Review:
Vocabulary
- Mathematical induction, strong induction, well-ordering principle.
Induction and well-ordering principle proofs
For these exercises, you might find it useful to use Google Drawings (though it is not really necessary). Here is a template with a staring picture for each question. In each breakout room, as before, have one person make a copy of this template, and share a link with edit permissions to this copy with the rest of the room via chat.
Exercise 1: Pie fights
Imagine $n\geq 2$ people standing in a field, each holding a pie. At a signal, everybody throws a pie into their nearest neighbour (assume that distances between each pair of people are all different, so in particular everybody has one nearest neighbour).
- Draw examples of such arrangments with 5 and 6 people, and determine who throws pie into whom in each example. Hint: think of drawing a graph of the relation "nearest" on the set of people, where distances are (roughly) the distances between vertices in your drawing.
- Prove using well-ordering principle that there is at least one pair of people who throw pies at each other (out of $n\geq 2$ people overall). Hint: think of enumerating distances between pairs rather than enumerating people.
- Prove by induction that if the number of people is odd, then there is always at least one person who does not get hit by a pie.
- (Bonus, if you have time after solving the next question)

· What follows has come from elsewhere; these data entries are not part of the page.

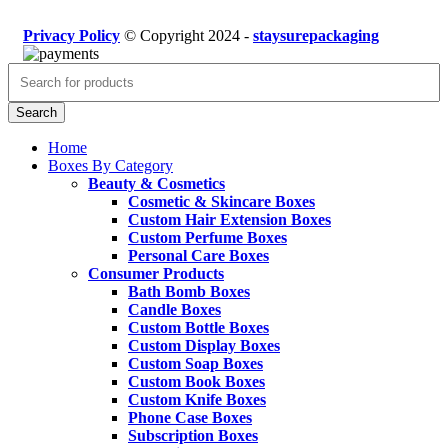
Privacy Policy
© Copyright 2024 -
staysurepackaging
Search
Home
Boxes By Category
Beauty & Cosmetics
Cosmetic & Skincare Boxes
Custom Hair Extension Boxes
Custom Perfume Boxes
Personal Care Boxes
Consumer Products
Bath Bomb Boxes
Candle Boxes
Custom Bottle Boxes
Custom Display Boxes
Custom Soap Boxes
Custom Book Boxes
Custom Knife Boxes
Phone Case Boxes
Subscription Boxes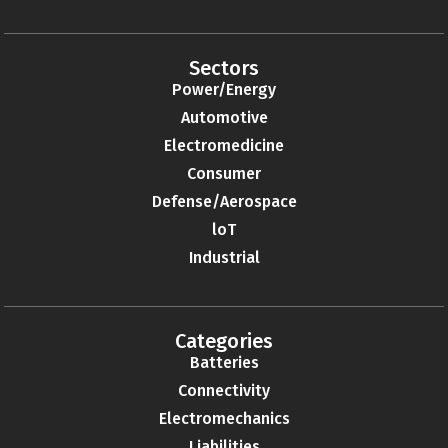
Sectors
Power/Energy
Automotive
Electromedicine
Consumer
Defense/Aerospace
loT
Industrial
Categories
Batteries
Connectivity
Electromechanics
Liabilities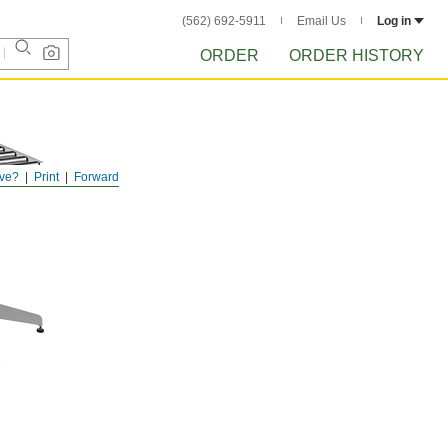
(562) 692-5911
Email Us
Log in
ORDER
ORDER HISTORY
ve?
Print
Forward
D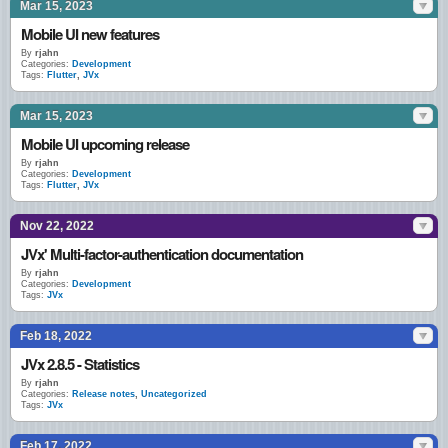
Mar 15, 2023
Mobile UI new features
By
rjahn
Categories:
Development
Tags:
Flutter
,
JVx
Mar 15, 2023
Mobile UI upcoming release
By
rjahn
Categories:
Development
Tags:
Flutter
,
JVx
Nov 22, 2022
JVx' Multi-factor-authentication documentation
By
rjahn
Categories:
Development
Tags:
JVx
Feb 18, 2022
JVx 2.8.5 - Statistics
By
rjahn
Categories:
Release notes
,
Uncategorized
Tags:
JVx
Feb 17, 2022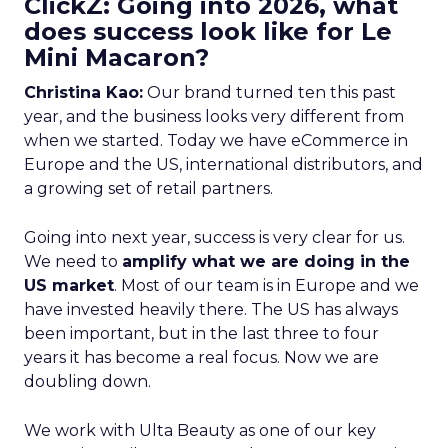
ClickZ: Going into 2026, what
does success look like for Le
Mini Macaron?
Christina Kao:
Our brand turned ten this past
year, and the business looks very different from
when we started. Today we have eCommerce in
Europe and the US, international distributors, and
a growing set of retail partners.
Going into next year, success is very clear for us.
We need to
amplify what we are doing in the
US market
. Most of our team is in Europe and we
have invested heavily there. The US has always
been important, but in the last three to four
years it has become a real focus. Now we are
doubling down.
We work with Ulta Beauty as one of our key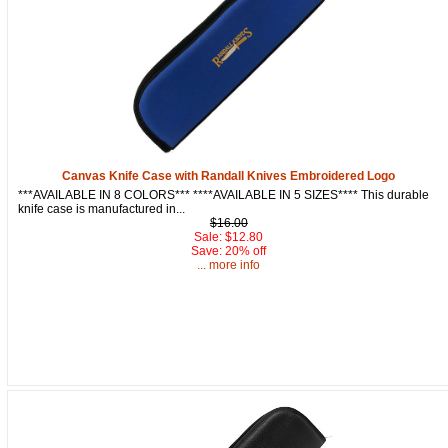
Canvas Knife Case with Randall Knives Embroidered Logo
***AVAILABLE IN 8 COLORS*** ****AVAILABLE IN 5 SIZES**** This durable
knife case is manufactured in...
$16.00
Sale: $12.80
Save: 20% off
... more info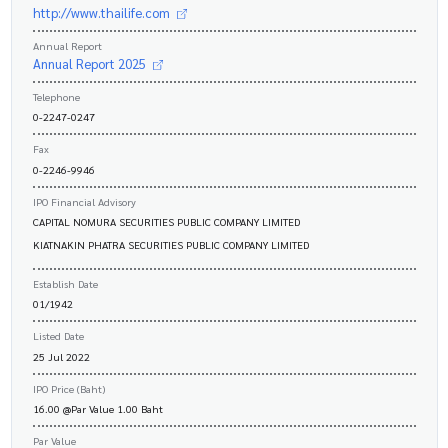
http://www.thailife.com
Annual Report
Annual Report 2025
Telephone
0-2247-0247
Fax
0-2246-9946
IPO Financial Advisory
CAPITAL NOMURA SECURITIES PUBLIC COMPANY LIMITED
KIATNAKIN PHATRA SECURITIES PUBLIC COMPANY LIMITED
Establish Date
01/1942
Listed Date
25 Jul 2022
IPO Price (Baht)
16.00 @Par Value 1.00 Baht
Par Value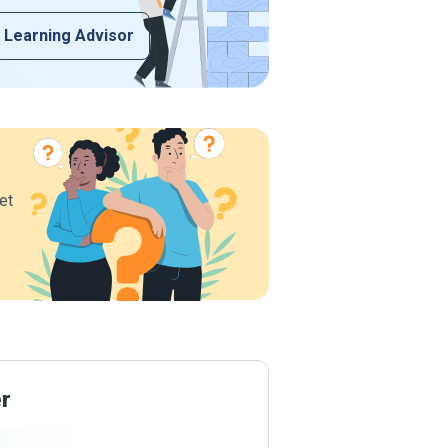
 Learning Advisor
et
er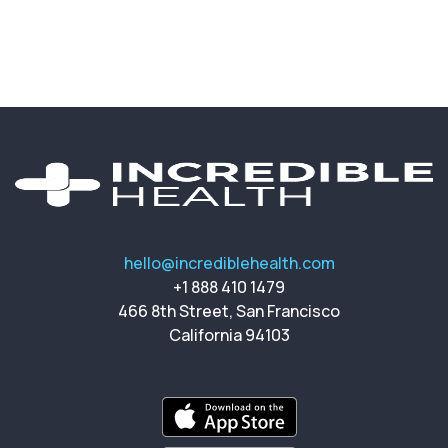
hello@incrediblehealth.com
+1 888 410 1479
466 8th Street, San Francisco
California 94103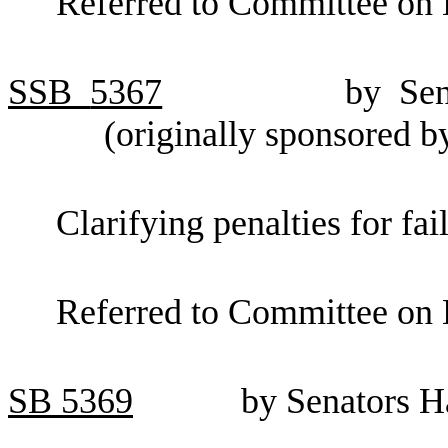
Referred to Committee on 
SSB
5367
by Se
(originally sponsored 
Clarifying penalties for fai
Referred to Committee on 
SB
5369
by Senators 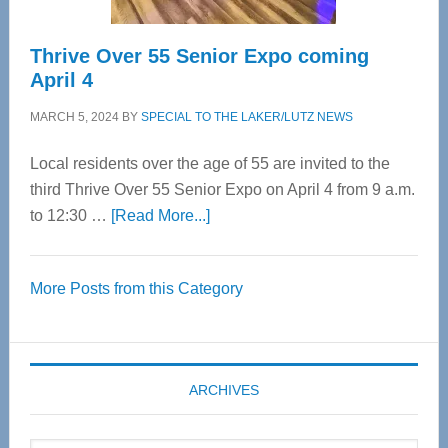
Thrive Over 55 Senior Expo coming
April 4
MARCH 5, 2024
BY
SPECIAL TO THE LAKER/LUTZ NEWS
Local residents over the age of 55 are invited to the
third Thrive Over 55 Senior Expo on April 4 from 9 a.m.
about
to 12:30 …
[Read More...]
Thrive
Over
More Posts from this Category
55
Senior
Expo
coming
ARCHIVES
April
4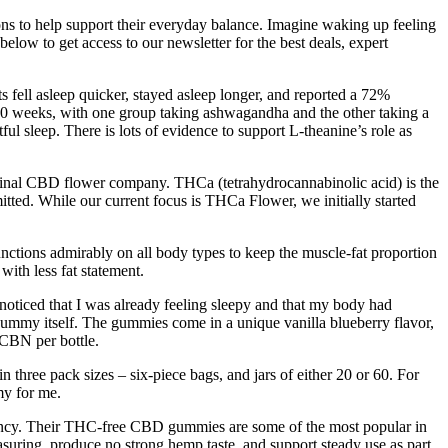
ions to help support their everyday balance. Imagine waking up feeling
elow to get access to our newsletter for the best deals, expert
 fell asleep quicker, stayed asleep longer, and reported a 72%
10 weeks, with one group taking ashwagandha and the other taking a
ul sleep. There is lots of evidence to support L-theanine’s role as
ginal CBD flower company. THCa (tetrahydrocannabinolic acid) is the
tted. While our current focus is THCa Flower, we initially started
 functions admirably on all body types to keep the muscle-fat proportion
with less fat statement.
noticed that I was already feeling sleepy and that my body had
e gummy itself. The gummies come in a unique vanilla blueberry flavor,
 CBN per bottle.
hree pack sizes – six-piece bags, and jars of either 20 or 60. For
my for me.
rency. Their THC-free CBD gummies are some of the most popular in
uring, produce no strong hemp taste, and support steady use as part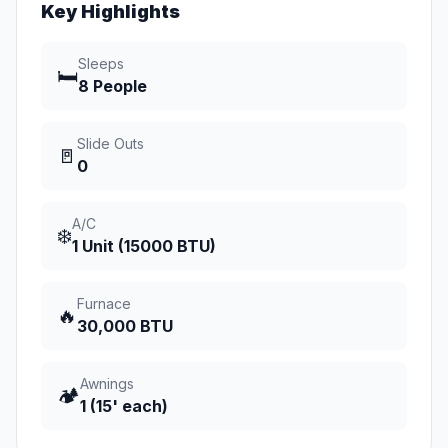
Key Highlights
Sleeps
🛏️
8 People
Slide Outs
🚪
0
A/C
❄️
1 Unit (15000 BTU)
Furnace
🔥
30,000 BTU
Awnings
🏕️
1 (15' each)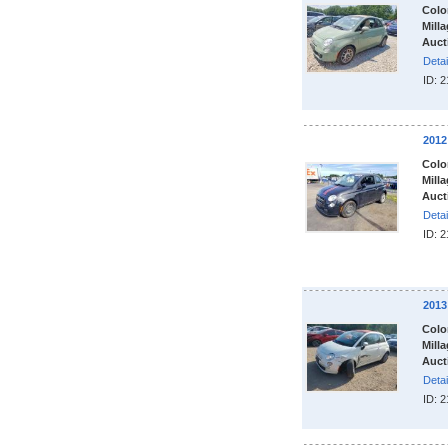
Colo
Milla
Auct
Detai
ID: 
2012
Colo
Milla
Auct
Detai
ID: 
2013
Colo
Milla
Auct
Detai
ID: 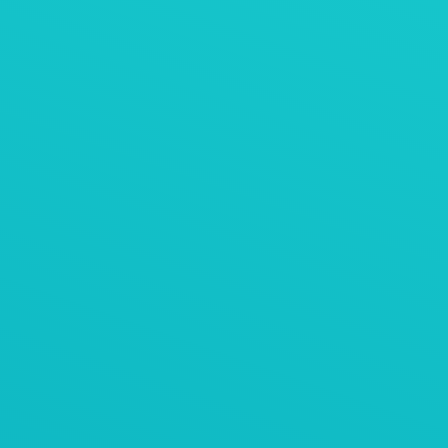
AViTEQ阿维泰柯案例
活性炭粉末振动压实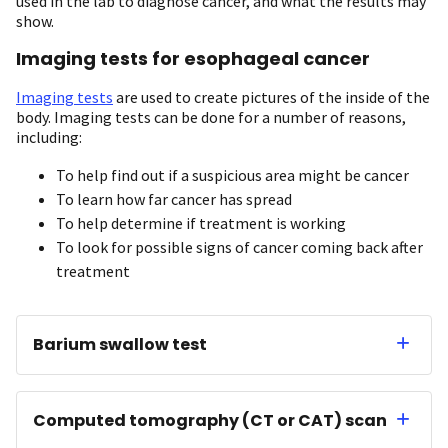
used in the lab to diagnose cancer, and what the results may
show.
Imaging tests for esophageal cancer
Imaging tests
are used to create pictures of the inside of the
body. Imaging tests can be done for a number of reasons,
including:
To help find out if a suspicious area might be cancer
To learn how far cancer has spread
To help determine if treatment is working
To look for possible signs of cancer coming back after
treatment
Barium swallow test
Computed tomography (CT or CAT) scan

Prove that if the number of people is even then for every $n$ there is a way to arrange people on the field so that everybody gets hit by a pie. Hint: assume that the field size is unlimited.
Exercise 2: Sharing chocolate
Imagine that you have a bar of chocolate which is an $s \times t$ grid of pieces ("squares"). To share it with your friends, you would like to break it up into individual squares, without ever breaking an individual square. How many steps would it take for you to do so, if at any step you can break a piece of chocolate in half horizontally or vertically? Does it depend on the order in which you break it, and if so, what is the best order?
- Try it out by cutting a 2 x 3 grid into its 6 individual squares.
Then try a 5 x 1 grid and a 3 x 3 grid. Use these expriments to figure out what might be the fastest way to do it and how many steps you need.
- Now, based on the results of your experiments, how many steps do you think you need to break an $s \times t$ grid into individual squares? Write the formula.
- Prove your answer by strong induction. Hint: since your formula does not depend on s and t separately, but rather on their product $st$, you can do induction on $n=st$.
Review
- If 3 people in a pie fight stand on the corners of a right triangle with sides 3,4,5, who will throw pie into whom? Who will survive? Now, put a 4th person at the side of length 5 a distance 0.5 from the corner of 5-side and 4-side. Who throws the pie where now? Does anyone survive? And how would it change if the 4th person were to stand on the 3-side 0.5 away from the right corner?
- How many breaks do you need to break a 10 x 2 chocolate bar into individual squares? And how many for a 6 x 5 bar?
- In all induction and strong induction proofs identify the statement $P(n)$ being proven, base case(s), induction hypothesis, induction step, and where that induction hypothesis is used in the induction step. Make sure you know the difference between strong induction and normal induction.